The company is setting up a new production plant in Gilbert, AZ, which should be operational in 2024. It will allow Corning to meet the growing demand for broadband solutions in the West and in Canada. It is likely to generate approximately 250 jobs initially to boost regional economic development.
Corning is also setting up a new production facility in Mszczonów, Poland, to help meet the growing demand for high-speed connectivity in Europe through large-scale production of low-cost fiber optics.
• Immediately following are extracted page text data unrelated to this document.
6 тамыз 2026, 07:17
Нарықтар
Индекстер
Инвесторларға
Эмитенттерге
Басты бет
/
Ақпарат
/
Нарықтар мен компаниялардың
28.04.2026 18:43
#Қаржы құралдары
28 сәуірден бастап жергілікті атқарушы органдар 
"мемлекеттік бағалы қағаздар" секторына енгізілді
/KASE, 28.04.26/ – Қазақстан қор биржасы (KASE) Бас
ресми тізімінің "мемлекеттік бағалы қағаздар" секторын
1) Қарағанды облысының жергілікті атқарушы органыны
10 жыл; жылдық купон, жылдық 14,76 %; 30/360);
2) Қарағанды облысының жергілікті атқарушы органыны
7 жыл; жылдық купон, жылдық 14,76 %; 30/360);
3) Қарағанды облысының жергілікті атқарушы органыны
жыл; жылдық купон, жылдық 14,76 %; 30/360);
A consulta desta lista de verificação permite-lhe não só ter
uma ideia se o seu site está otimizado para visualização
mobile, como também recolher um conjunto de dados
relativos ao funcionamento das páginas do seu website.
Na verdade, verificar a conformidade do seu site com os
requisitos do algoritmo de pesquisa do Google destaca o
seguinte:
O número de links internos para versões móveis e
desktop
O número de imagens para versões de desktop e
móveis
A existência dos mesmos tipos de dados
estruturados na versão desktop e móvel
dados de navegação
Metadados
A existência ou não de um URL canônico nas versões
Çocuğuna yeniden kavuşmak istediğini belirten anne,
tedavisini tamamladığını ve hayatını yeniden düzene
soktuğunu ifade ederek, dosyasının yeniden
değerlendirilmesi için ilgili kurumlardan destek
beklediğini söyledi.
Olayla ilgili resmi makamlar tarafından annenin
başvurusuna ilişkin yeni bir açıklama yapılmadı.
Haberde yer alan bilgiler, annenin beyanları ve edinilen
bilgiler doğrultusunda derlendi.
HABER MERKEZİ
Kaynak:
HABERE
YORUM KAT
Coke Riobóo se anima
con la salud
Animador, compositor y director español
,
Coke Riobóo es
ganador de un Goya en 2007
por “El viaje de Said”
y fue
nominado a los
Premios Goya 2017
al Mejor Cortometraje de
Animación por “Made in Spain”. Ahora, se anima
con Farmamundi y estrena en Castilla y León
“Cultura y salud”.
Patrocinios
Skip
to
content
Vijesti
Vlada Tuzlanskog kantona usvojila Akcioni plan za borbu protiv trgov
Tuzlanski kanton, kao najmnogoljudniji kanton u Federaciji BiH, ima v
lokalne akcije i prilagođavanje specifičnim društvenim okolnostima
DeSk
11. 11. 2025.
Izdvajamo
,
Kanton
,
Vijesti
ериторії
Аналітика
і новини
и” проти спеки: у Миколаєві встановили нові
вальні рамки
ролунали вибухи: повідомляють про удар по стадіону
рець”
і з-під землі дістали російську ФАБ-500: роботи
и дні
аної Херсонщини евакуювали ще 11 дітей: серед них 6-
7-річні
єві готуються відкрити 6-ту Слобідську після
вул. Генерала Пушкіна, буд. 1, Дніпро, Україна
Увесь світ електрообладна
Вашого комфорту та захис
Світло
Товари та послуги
The new plant will increase Corning’s production of optical cables and connectivity components in Stryków, Poland, while strengthening its two-decade-old manufacturing operations in the country.
With this, the company has invested more than $500 million since 2020 to increase its fiber and cable manufacturing capacity in domestic and international markets. Several factors are likely to drive the company’s fiber optic solutions business over the next few years, primarily the growing use of mobile devices that require efficient data transfer and networking systems. This trend is supported by the proliferation of clouds, which translates into an increase in storage and even computation on a virtual plane.
As consumers and businesses use the network more, there is a huge demand for quality networking. As optical networks are more efficient and most existing networks are copper-based, the demand for optical solutions is strong. Corning offers several data center-focused products with a portfolio of fiber optics, hardware, cables and connectors that help it create optical solutions to meet changing customer needs.
Despite an ongoing chip shortage and inflated raw material prices, Corning expects 6-8% compound annual growth in sales and 12-15% compound annual growth in earnings per share through 2023, while investing $10-12 billion in research, development and engineering, capital, and mergers and acquisitions. It plans to increase its operating margin and return on invested capital and pay $8 billion to $10 billion to shareholders, including an annual dividend increase per share of at least 10%.
To achieve its goals, the company expects additional annual sales of $3 billion to $4 billion and improved profitability by the end of 2023. GLW is extending performance under its strategy framework and growth plan for 2020-2023 and is focused on improving its product portfolio and using financial strength to improve shareholder returns.
Other notable actions within the industry are Arista Networks, Inc. (A NET – free report), TESSCO Technologies Incorporated (TESS – free report) and Harmonic Inc. (HLIT – free report).
Arista continues to benefit from strong momentum and diversification across its core verticals and product lines. The company has a software-centric and data-centric approach to helping customers build their cloud architecture and improve their cloud experience. Arista has delivered a 10.1% earnings surprise, on average, over the past four quarters.
TESSCO offers products to the industry’s leading manufacturers in the fields of mobile communications, Wi-Fi, wireless backhaul and related products. With over three decades of experience, it provides complete end-to-end solutions to the wireless industry. TESSCO has made a surprise profit of 61.9%, on average, over the past four quarters.
Harmonic provides software, products, system solutions and video streaming services worldwide. With more than three decades of experience, it has revolutionized cable access networks with the industry’s first virtualized cable access solution, enabling cable operators to more flexibly deploy gigabit Internet service at the consumers’ homes and mobile devices. Harmonic has generated a 79.3% earnings surprise, on average, over the past four quarters.